If so, the deficit will be much larger than the six percent the minister announced.

The third disconcerting point is that the elephant in the room was not acknowledged at all - the source of funds. In a time of recession, government taxes will go down - businesses make much fewer profits, and the government gives tax breaks to stimulate aggregate demand.

In the case of Malaysia, our returns from Petronas has already been affected by the collapse in petroleum prices.

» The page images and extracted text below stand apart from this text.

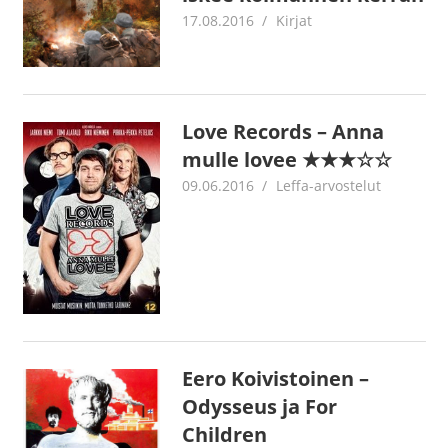
17.08.2016
Juha Kaunisto
Kirjat
Love Records – Anna
mulle lovee ★★★☆☆
09.06.2016
Jouni Hirn
Leffa-arvostelut
Eero Koivistoinen –
Odysseus ja For
Children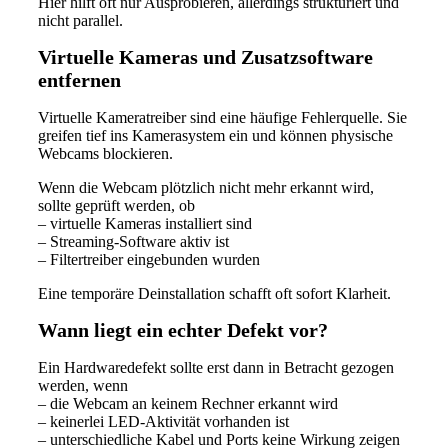
Hier hilft oft nur Ausprobieren, allerdings strukturiert und
nicht parallel.
Virtuelle Kameras und Zusatzsoftware
entfernen
Virtuelle Kameratreiber sind eine häufige Fehlerquelle. Sie
greifen tief ins Kamerasystem ein und können physische
Webcams blockieren.
Wenn die Webcam plötzlich nicht mehr erkannt wird,
sollte geprüft werden, ob
– virtuelle Kameras installiert sind
– Streaming-Software aktiv ist
– Filtertreiber eingebunden wurden
Eine temporäre Deinstallation schafft oft sofort Klarheit.
Wann liegt ein echter Defekt vor?
Ein Hardwaredefekt sollte erst dann in Betracht gezogen
werden, wenn
– die Webcam an keinem Rechner erkannt wird
– keinerlei LED-Aktivität vorhanden ist
– unterschiedliche Kabel und Ports keine Wirkung zeigen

We are already using 13 percent of our operating budget for debt servicing - paying the interest on the RM850 billion of Government Securities (MGS) that we floated in previous years.

Relying on the market for all the deficit spending we need to do in 2021 would push up debt servicing costs too much.

The PSM has proposed previously that Debt Monetisation be used to raise RM60 billion out of the total of about RM190 billion that we need to borrow for 2021 - RM80 billion to roll over the MGS that are maturing in 2021, and the remainder RM110 billion for deficit spending in 2021.

Debt monetisation refers to the selling of government bonds to the country’s own Central Bank at low-interest rates. This is being done in several countries including Australia, India and Indonesia.

This budget session would have provided a good forum to debate the pros and cons of such an approach and to determine guidelines on how debt monetisation could be deployed in the Malaysian context. Unfortunately, the issue of where the funds are going to come from was not discussed in any detail by the minister.

We are in unfamiliar territory. The minister himself acknowledged this in Paragraphs 6 and 7 of his speech. Sadly, his presentation focused on a myriad of programmes but did not broach the major issues.

Well, our parliamentarians have two weeks to give their input. Hopefully, they will bring the issues flagged above as well as other relevant issues to the floor.


DR JEYAKUMAR DEVARAJ is the chairperson of Parti Sosialis Malaysia (PSM). He is also the former Sungai Siput MP. - Mkini

The views expressed here are those of the author/contributor and do not necessarily represent the views of MMKtT.